Das Landgericht Kiel hatte im April 2019 Bewährungsstrafen und hohe Geldauflagen gegen drei Angeklagte verhängt. Es sah es als erwiesen an, dass die früheren Geschäftsführer des Standorts Eckernförde ausfuhrverantwortlich waren für das Waffengeschäft.

Dem BGH liegen nun Revisionen von drei Gesellschaften des Unternehmens gegen das Kieler Urteil vor (Az. 3 StR 518/19). Sie wenden sich gegen die Einziehung der 11,1 Millionen Euro - aus Sicht des Gerichts der Gewinn aus den illegalen Waffenlieferungen nach Kolumbien.

Die drei Gesellschaften von Sig Sauer fordern eine Aufhebung des Landgerichtsurteils. Sie sind der Meinung, dass die Ausfuhren auch als Re-Export nach Kolumbien prinzipiell genehmigungsfähig gewesen wären.

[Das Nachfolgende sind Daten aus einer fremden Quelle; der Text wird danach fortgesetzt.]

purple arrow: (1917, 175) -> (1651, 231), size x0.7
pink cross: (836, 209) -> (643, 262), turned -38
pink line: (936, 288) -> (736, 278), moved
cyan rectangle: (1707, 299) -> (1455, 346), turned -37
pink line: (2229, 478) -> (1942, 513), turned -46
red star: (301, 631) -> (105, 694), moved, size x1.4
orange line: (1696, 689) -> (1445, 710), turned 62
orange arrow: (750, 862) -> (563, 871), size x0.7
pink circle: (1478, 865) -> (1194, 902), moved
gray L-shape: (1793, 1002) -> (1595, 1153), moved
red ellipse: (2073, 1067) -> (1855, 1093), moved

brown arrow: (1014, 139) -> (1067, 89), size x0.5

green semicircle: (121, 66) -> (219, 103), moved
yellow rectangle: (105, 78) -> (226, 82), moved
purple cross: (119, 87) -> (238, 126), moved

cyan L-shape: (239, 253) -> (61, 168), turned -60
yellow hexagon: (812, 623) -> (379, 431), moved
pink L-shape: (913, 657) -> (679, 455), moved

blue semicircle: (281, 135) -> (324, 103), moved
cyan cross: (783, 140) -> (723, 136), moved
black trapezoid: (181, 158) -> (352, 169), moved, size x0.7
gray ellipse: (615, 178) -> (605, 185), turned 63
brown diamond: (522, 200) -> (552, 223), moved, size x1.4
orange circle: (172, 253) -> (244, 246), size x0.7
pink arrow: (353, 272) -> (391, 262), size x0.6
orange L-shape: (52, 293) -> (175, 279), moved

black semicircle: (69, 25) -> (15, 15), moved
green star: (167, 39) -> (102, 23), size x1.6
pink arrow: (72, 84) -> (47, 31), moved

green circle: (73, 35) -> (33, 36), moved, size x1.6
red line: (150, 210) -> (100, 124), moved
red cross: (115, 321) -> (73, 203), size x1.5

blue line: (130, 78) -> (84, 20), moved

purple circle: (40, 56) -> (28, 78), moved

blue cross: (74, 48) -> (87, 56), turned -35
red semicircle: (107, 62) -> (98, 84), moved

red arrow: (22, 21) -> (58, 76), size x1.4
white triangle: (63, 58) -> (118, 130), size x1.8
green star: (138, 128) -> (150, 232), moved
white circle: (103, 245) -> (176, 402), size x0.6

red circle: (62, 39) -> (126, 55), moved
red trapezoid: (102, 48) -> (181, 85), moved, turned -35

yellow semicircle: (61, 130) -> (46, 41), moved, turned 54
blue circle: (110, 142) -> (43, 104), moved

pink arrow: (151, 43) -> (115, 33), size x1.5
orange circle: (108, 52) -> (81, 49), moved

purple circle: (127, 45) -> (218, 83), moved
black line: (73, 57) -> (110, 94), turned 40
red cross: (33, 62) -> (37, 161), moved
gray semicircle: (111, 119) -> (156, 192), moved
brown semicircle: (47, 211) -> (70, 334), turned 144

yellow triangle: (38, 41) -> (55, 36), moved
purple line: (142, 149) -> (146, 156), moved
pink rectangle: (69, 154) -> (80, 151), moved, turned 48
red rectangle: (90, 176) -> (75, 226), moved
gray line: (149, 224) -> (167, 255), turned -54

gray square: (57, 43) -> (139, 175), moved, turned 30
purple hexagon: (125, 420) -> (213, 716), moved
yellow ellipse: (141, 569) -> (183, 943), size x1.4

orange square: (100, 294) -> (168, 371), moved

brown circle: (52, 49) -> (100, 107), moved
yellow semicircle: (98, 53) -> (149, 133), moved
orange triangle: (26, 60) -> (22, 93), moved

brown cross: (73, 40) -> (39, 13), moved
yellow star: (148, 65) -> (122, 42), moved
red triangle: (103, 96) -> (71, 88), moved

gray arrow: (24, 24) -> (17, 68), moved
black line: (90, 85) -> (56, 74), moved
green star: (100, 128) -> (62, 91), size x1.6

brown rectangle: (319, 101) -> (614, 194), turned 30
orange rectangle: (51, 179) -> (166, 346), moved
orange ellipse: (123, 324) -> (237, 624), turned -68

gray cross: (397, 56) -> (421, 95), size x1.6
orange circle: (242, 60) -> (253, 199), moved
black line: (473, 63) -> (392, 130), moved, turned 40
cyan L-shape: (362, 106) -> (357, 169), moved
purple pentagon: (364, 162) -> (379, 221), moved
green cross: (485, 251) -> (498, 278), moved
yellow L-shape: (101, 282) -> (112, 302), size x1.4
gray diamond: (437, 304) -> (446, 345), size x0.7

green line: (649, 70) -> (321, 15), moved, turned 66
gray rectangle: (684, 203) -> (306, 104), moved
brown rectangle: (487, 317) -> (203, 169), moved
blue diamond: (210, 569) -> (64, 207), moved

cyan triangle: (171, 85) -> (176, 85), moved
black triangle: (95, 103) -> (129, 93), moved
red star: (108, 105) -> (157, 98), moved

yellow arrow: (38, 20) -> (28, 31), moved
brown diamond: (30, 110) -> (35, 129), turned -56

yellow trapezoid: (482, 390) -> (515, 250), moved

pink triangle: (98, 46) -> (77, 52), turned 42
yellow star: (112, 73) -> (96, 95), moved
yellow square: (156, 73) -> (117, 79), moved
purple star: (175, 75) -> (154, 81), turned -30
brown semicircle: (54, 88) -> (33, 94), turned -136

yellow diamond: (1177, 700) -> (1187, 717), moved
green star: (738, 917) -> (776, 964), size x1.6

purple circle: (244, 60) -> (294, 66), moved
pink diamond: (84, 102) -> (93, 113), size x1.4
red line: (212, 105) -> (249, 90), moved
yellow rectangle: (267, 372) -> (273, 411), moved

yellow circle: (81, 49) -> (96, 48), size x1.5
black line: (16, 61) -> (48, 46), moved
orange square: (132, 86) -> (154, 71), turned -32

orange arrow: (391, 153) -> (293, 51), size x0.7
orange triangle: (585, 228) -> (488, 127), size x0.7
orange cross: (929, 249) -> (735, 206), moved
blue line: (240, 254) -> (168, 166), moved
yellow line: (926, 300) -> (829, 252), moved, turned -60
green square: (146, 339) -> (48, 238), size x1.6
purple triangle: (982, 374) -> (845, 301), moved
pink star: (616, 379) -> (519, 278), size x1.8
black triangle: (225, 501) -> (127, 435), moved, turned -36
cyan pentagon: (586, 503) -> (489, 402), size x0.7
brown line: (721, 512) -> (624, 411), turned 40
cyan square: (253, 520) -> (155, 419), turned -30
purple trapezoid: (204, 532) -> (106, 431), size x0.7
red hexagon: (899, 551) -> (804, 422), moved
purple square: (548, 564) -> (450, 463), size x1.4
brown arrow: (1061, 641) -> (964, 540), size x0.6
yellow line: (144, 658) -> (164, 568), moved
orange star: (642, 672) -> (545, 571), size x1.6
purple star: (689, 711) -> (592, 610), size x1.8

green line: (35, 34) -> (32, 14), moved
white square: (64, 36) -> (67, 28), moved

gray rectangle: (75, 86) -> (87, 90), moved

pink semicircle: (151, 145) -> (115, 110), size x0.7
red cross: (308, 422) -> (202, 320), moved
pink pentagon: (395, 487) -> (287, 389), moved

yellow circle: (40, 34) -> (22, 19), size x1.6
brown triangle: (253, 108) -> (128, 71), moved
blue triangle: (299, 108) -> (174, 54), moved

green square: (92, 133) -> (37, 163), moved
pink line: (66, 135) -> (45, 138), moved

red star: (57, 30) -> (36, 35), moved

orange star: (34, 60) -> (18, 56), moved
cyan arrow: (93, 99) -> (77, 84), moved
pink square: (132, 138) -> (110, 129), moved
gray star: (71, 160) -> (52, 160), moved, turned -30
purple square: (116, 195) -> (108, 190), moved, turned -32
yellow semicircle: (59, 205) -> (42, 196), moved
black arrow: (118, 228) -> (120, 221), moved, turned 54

Sie verwiesen auch darauf, dass ein Teil der Waffen im Bestimmungsland USA blieb.

Aus Sicht des Vertreters der Bundesanwaltschaft müssen die Revisionen hingegen im vollem Umfang verworfen werden. «Es handelte sich durchweg um verbotene Ausfuhren.»

Friedensaktivisten hoffen, dass der BGH das Urteil bestätigt. «Es wäre ein abschreckendes Signal an die Rüstungsindustrie», sagte Holger Rothbauer, Anwalt der «Aktion Aufschrei - Stoppt den Waffenhandel», der 2014 im Namen der Kampagne Anzeige gegen Sig -Sauer-Verantwortliche erstattete. «Die Höhe der Einziehung im Sig-Sauer-Fall ist historisch», meinte er. Das Urteil des Landgerichts habe der Rüstungsindustrie mit der Einziehung des gesamten Verkaufserlöses klar gemacht: «Illegaler Waffenhandel lohnt sich nie.»

Rothbauer verwies auf das Urteil desselben BGH-Senats zu Heckler & Koch am 30. März. Dabei hatte der BGH bestätigt, dass die Einziehung von mehr als drei Millionen Euro für rechtswidrige Waffenexporte nach Mexiko rechtens waren (Az. 3 StR 474/19). Nach Angaben eines SIG-Sauer-Anwaltes unterscheidet sich der aktuelle Fall aber «in allen Punkten» von dem Heckler&Koch-Fall.